The Marines called in a helicopter, and he lost consciousness on the flight to the hospital. When he woke up, he realized he was missing his right leg. He then called his mother to let her know he was alive.
Recovery and Rehabilitation
Three days later, he was at a hospital in Bethesda, Maryland. After his stay there, he was transported to a hospital in San Diego for recovery and rehabilitation.
Rehabilitation was painful, particularly when he started to walk again. However, it was the psychological adversity he faced that was the greater battle.
“I was depressed, I was mad, I was sad, I was bitter. I was all these other different things,” Storey said.
Storey put on a brave face and tried to act happy, because he thought he was supposed to hide the sadness and confusion he was feeling.
“It just didn’t make sense. Why I am I alive, and why are my friends dead when I’d rather be dead and my friends be alive. That’s exactly how I felt,” Storey explained.
He tried to alleviate his psychological state by playing video games, and also by abusing his pain medication.
Storey reached a point where he realized he didn’t want to escape his troubles through drugs. He quit cold turkey, and also got a Siberian husky service dog he named Koja to help him psychologically.
He thought about what he wanted to do with his life and knew he wanted to travel. He also wanted to feel that sense of brotherhood again.
Storey started participating in Paralympic camps and began running track. He was able to be physically active, he had the opportunity to travel, and he found a sense of camaraderie again with other wounded veterans.
“I got to be active, and physically active, which helped me physically and mentally,” Storey said. “That was my recovery. That was my therapy.”
Storey also discovered a profound desire to help people and wanted to show other veterans in the hospital that there was still so much more to life.
“It just felt right, so I continued that journey and that mission with that mindset of ‘I’m going to help people. I’m going to keep helping people. I’m going to get through this. I’m going to inspire people. I’m going to do so much more,'” Storey said.
He had been running on his everyday prosthesis when a Paralympic committee member noticed his talent. She told him he had potential to thrive in the sport, and to get a running prosthesis.
Ultimately, he would compete in the National Paralympic Games. He’s also run in both the Marine Corps Marathon and the New York City Marathon.

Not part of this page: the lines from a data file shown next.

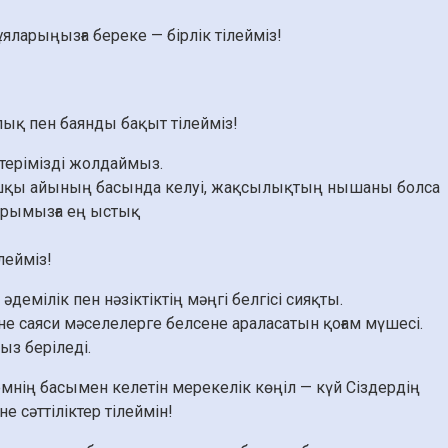
ларыңызға береке — бірлік тілейміз!
ық пен баянды бақыт тілейміз!
терімізді жолдаймыз.
ғашқы айының басында келуі, жақсылықтың нышаны болса
дарымызға ең ыстық
лейміз!
демілік пен нәзіктіктің мәңгі белгісі сияқты.
әне саяси мәселелерге белсене араласатын қоғам мүшесі.
ыз беріледі.
мнің басымен келетін мерекелік көңіл — күй Сіздердің
е сәттіліктер тілеймін!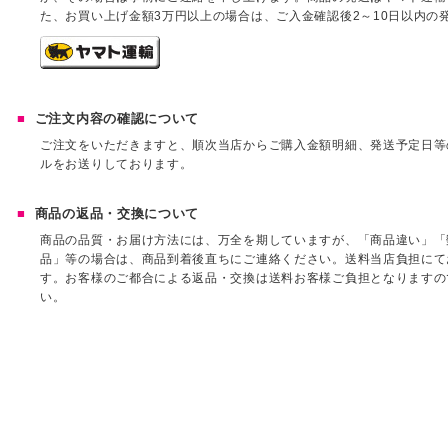
た、お買い上げ金額3万円以上の場合は、ご入金確認後2～10日以内の
ご注文内容の確認について
ご注文をいただきますと、順次当店からご購入金額明細、発送予定日等
ルをお送りしております。
商品の返品・交換について
商品の品質・お届け方法には、万全を期していますが、「商品違い」「
品」等の場合は、商品到着後直ちにご連絡ください。送料当店負担にて
す。お客様のご都合による返品・交換は送料お客様ご負担となりますの
い。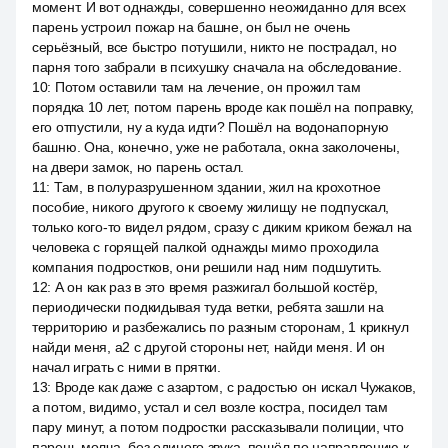
момент. И вот однажды, совершенно неожиданно для всех
парень устроил пожар на башне, он был не очень
серьёзный, все быстро потушили, никто не пострадал, но
парня того забрали в психушку сначала на обследование.
10
:
Потом оставили там на лечение, он прожил там
порядка 10 лет, потом парень вроде как пошёл на поправку,
его отпустили, ну а куда идти? Пошёл на водонапорную
башню. Она, конечно, уже не работала, окна заколочены,
на двери замок, но парень остал.
11
:
Там, в полуразрушенном здании, жил на крохотное
пособие, никого другого к своему жилищу не подпускал,
только кого-то видел рядом, сразу с диким криком бежал на
человека с горящей палкой однажды мимо проходила
компания подростков, они решили над ним подшутить.
12
:
А он как раз в это время разжигал большой костёр,
периодически подкидывая туда ветки, ребята зашли на
территорию и разбежались по разным сторонам, 1 крикнул
найди меня, a2 с другой стороны нет, найди меня. И он
начал играть с ними в прятки.
13
:
Вроде как даже с азартом, с радостью он искал Чужаков,
а потом, видимо, устал и сел возле костра, посидел там
пару минут, а потом подростки рассказывали полиции, что
парень молча, без единого звука, пошёл по направлению к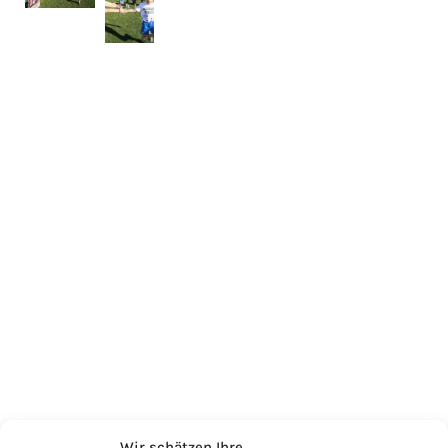
Wir schätzen Ihre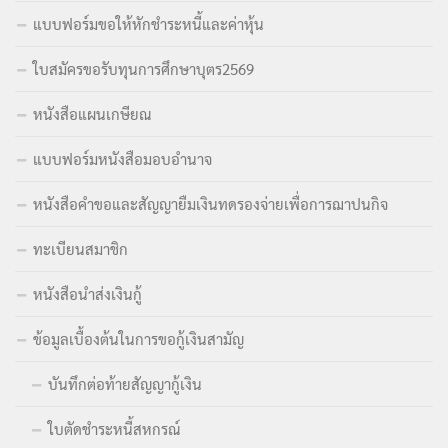
แบบฟอร์มขอให้หักชำระหนี้และค่าหุ้น
ใบสมัครขอรับทุนการศึกษาบุตร2569
หนังสือแผนเกษียณ
แบบฟอร์มหนังสือมอบอำนาจ
หนังสือคำขอและสัญญายืมเงินทดรองจ่ายเพื่อการฌาปนกิจ
ทะเบียนสมาชิก
หนังสือนำส่งเงินกู้
ข้อมูลเบื้องต้นในการขอกู้เงินสามัญ
บันทึกต่อท้ายสัญญากู้เงิน
ใบตัดชำระหนี้สหกรณ์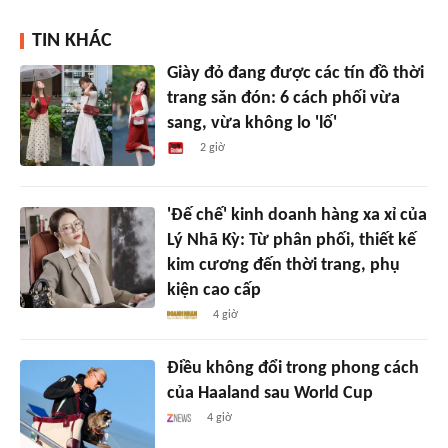
TIN KHÁC
Giày đỏ đang được các tín đồ thời
trang săn đón: 6 cách phối vừa
sang, vừa không lo 'lố'
2 giờ
'Đế chế' kinh doanh hàng xa xỉ của
Lý Nhã Kỳ: Từ phân phối, thiết kế
kim cương đến thời trang, phụ
kiện cao cấp
4 giờ
Điều không đổi trong phong cách
của Haaland sau World Cup
4 giờ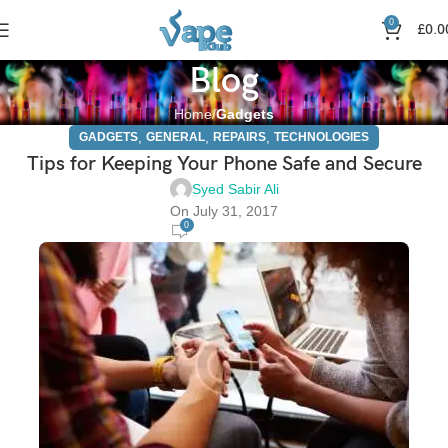
0
£
0.0
Blog
Home
Gadgets
,
,
,
GADGETS
GENERAL
REPAIRS
TECHNOLOGIES
Tips for Keeping Your Phone Safe and Secure
Syed Sabir Ali
On July 31, 2017
0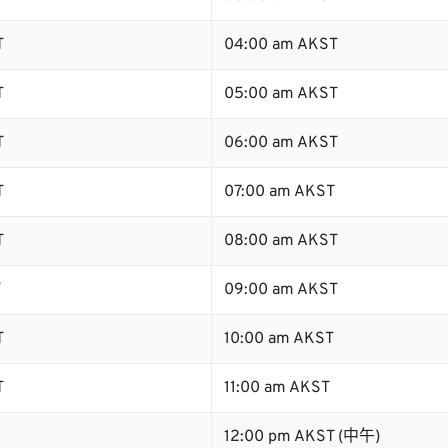
T
04:00 am AKST
T
05:00 am AKST
T
06:00 am AKST
T
07:00 am AKST
T
08:00 am AKST
T
09:00 am AKST
T
10:00 am AKST
T
11:00 am AKST
12:00 pm AKST (中午)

While Storey was in rehabilitation and had just started running track, a fellow Marine and amputee approached him and asked if he would be interested in mountaineering. He had just finished climbing Mt. Kilimanjaro.
“I saw him so I was super inspired by what he just did, what he just accomplished,” Storey explained.
Storey started training and ended up enjoying the environment of being disconnected from his phone and the world. He found that climbing gave him the space to reflect and decompress without interruption.
In January 2013, he successfully summited Mt. Vinson in Antarctica. It was a tough climb, and he had considered turning back. However, he thought about his fellow Marines who had passed away, and the memory of them pushed him to the top.
Reaching the peak was an emotional moment for him. It was an enlightening moment that made him realize he could do anything he set his mind to.
“I cried like a baby,” Storey said with a laugh.
Storey has also climbed mountains in Ecuador and has summited Mt. Kilimanjaro in Tanzania. He may return to Ecuador this year with fellow veteran Kirstie Ennis.
Not only has Storey found a passion for mountaineering, but he also wants to start ice climbing. In addition, he is currently studying kinesiology and hopes to become a physical therapist.
“I would love to be able to work with injured, wounded, ill veterans and get them back to being where they want to be,” Storey said.